Extracted information
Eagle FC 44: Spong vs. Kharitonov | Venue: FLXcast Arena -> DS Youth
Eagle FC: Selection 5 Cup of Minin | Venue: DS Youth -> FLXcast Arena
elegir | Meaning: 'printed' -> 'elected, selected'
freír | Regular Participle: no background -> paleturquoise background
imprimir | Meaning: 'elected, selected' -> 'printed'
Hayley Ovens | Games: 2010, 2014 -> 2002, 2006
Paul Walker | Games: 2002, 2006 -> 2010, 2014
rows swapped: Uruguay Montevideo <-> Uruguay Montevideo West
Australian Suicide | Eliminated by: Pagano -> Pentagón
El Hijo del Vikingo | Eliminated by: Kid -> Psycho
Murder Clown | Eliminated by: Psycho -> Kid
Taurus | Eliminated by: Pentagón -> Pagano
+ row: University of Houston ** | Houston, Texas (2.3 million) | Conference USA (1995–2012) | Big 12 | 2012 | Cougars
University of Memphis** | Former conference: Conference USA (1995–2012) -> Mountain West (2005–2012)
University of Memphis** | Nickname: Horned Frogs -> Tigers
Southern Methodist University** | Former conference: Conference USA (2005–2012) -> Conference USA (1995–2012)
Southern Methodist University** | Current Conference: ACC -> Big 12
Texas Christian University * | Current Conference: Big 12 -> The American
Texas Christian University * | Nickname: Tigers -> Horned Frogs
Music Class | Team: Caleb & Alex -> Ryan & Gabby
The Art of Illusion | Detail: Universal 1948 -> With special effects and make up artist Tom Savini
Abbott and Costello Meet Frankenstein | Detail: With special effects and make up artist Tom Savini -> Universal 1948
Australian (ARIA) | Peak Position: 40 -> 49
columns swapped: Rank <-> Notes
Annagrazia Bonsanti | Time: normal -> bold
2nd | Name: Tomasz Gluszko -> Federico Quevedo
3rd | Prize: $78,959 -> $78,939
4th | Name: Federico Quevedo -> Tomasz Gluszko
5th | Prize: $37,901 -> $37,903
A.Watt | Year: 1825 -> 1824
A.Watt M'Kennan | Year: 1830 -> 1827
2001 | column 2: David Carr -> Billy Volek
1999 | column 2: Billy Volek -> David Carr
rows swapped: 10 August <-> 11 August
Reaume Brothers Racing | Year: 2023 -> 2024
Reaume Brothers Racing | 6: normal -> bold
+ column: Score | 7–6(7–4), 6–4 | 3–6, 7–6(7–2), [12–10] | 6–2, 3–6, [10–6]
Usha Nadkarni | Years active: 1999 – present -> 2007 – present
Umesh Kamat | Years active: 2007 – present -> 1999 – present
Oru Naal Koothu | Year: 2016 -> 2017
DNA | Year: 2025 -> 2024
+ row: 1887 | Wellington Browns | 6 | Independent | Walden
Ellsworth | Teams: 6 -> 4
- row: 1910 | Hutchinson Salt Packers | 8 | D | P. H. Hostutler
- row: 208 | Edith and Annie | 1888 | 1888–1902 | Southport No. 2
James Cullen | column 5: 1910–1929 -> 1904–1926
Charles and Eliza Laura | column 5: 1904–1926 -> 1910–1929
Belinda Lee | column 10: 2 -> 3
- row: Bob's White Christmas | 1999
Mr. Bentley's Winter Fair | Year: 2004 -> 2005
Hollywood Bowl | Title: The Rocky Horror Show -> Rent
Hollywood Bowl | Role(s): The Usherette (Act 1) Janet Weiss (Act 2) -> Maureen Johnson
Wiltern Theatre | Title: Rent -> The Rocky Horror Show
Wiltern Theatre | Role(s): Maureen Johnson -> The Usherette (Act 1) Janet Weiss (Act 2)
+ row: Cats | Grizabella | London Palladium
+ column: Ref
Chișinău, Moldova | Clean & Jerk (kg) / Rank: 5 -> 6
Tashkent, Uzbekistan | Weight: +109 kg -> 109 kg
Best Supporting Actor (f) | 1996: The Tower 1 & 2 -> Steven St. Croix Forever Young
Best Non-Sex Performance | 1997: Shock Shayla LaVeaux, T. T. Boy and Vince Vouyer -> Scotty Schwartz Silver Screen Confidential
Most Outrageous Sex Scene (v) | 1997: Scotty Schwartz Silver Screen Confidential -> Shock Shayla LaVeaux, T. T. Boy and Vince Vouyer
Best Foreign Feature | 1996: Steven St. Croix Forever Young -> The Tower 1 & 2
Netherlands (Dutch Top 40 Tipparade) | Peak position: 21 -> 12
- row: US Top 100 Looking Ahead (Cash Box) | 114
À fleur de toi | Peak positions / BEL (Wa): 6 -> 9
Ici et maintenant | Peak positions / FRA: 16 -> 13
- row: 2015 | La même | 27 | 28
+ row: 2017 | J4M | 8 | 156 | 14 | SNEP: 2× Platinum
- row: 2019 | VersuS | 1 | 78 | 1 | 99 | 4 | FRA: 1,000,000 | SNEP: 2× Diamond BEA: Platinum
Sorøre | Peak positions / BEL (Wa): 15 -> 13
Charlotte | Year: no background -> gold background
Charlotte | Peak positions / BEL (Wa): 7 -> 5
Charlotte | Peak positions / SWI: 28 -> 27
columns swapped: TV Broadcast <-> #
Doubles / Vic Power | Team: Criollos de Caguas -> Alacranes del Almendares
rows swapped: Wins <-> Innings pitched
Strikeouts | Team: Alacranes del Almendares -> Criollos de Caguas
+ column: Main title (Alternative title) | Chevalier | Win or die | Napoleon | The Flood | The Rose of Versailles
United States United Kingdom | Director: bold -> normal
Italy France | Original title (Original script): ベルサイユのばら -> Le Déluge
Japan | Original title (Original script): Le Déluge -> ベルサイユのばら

Directions for this task
Please copy, character for character, the records above from their first line up to and including the line that contains "freír | Regular".

Task solution
Eagle FC 44: Spong vs. Kharitonov | Venue: FLXcast Arena -> DS Youth
Eagle FC: Selection 5 Cup of Minin | Venue: DS Youth -> FLXcast Arena
elegir | Meaning: 'printed' -> 'elected, selected'
freír | Regular Participle: no background -> paleturquoise background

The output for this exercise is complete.